Geoprocessing Workflows in Python

ENV 859 - Geospatial Data Analytics   |   Fall 2025   |   Instructor: John Fay  

Introduction & Learning Objectives

Having now covered the basics of Python, including how to work with built-in and 3rd party Python packages – including ArcPy – we are now ready to explore how spatial analysis can be done with Python. Using the Hurricane Mapping tool as a template, we’ll replicating the geoprocessing workflow we produced in the ArcGIS Pro geoprocessing modeler, but now in a fully transparent, fully reproducible Jupyter notebook.
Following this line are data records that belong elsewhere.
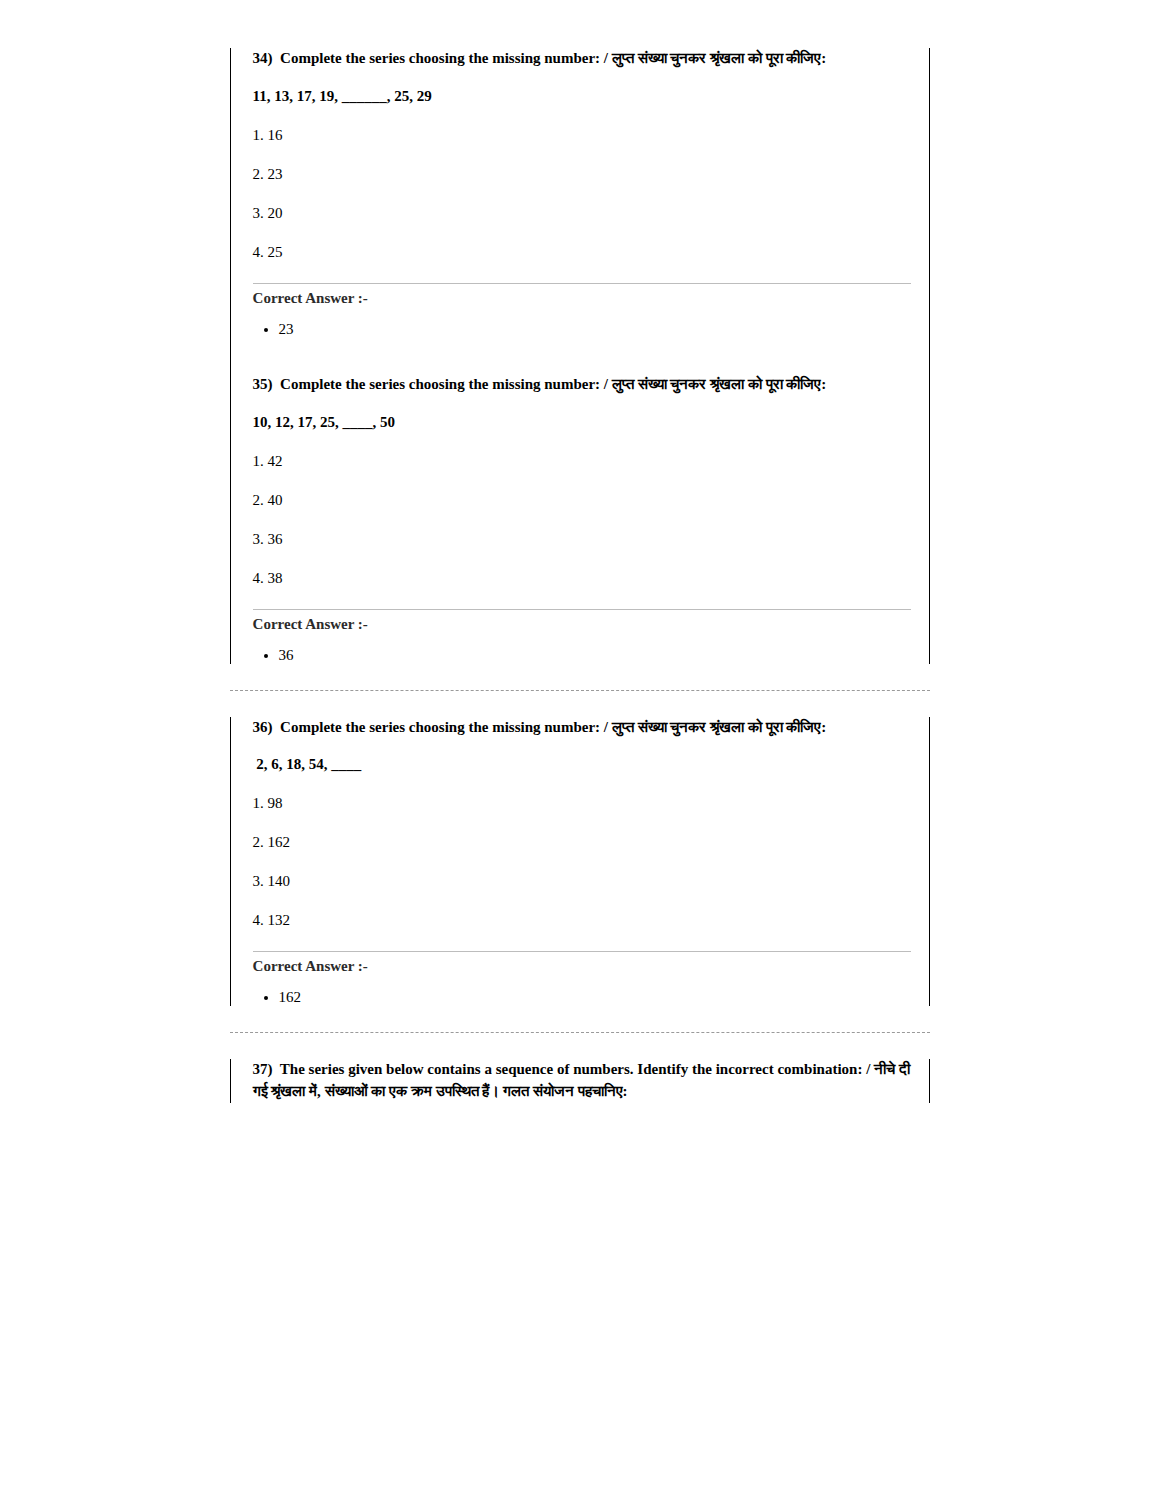34) Complete the series choosing the missing number: / लुप्त संख्या चुनकर श्रृंखला को पूरा कीजिए:
11, 13, 17, 19, ______, 25, 29
1. 16
2. 23
3. 20
4. 25
Correct Answer :-
23
35) Complete the series choosing the missing number: / लुप्त संख्या चुनकर श्रृंखला को पूरा कीजिए:
10, 12, 17, 25, ____, 50
1. 42
2. 40
3. 36
4. 38
Correct Answer :-
36
36) Complete the series choosing the missing number: / लुप्त संख्या चुनकर श्रृंखला को पूरा कीजिए:
2, 6, 18, 54, ____
1. 98
2. 162
3. 140
4. 132
Correct Answer :-
162
37) The series given below contains a sequence of numbers. Identify the incorrect combination: / नीचे दी गई श्रृंखला में, संख्याओं का एक क्रम उपस्थित हैं। गलत संयोजन पहचानिए:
In doing so, we’ll cover the following:

Learning Objectives:

  • Continue to hone our basic Python coding skills, including interacting with the ESRI help documentation on ArcPy
  • Continue to develop our scripting skills, understanding that writing scrips is not necessarily a linear process
  • Creating an organized coding workspace
  • Importing the arcpy package alongside other useful Python packages
  • Finding and implementing the proper syntax for an ArcPy geoprocessing tool
  • Setting coding variables, including pathnames to spatial datasets
  • Using pathlib’s Path module to work with relative paths.
  • Setting ArcPy environment variables using the arcpy.env module
  • Work with geoprocessing tool outputs
  • Execute geoprocessing tools in sequence
  • Include process update messages as well as map outputs in our code

✅ Task 1: Preparing the Workspace

As with all our spatial analysis tasks, everything begins with creating a tidy project workspace with subfolders to keep files organized.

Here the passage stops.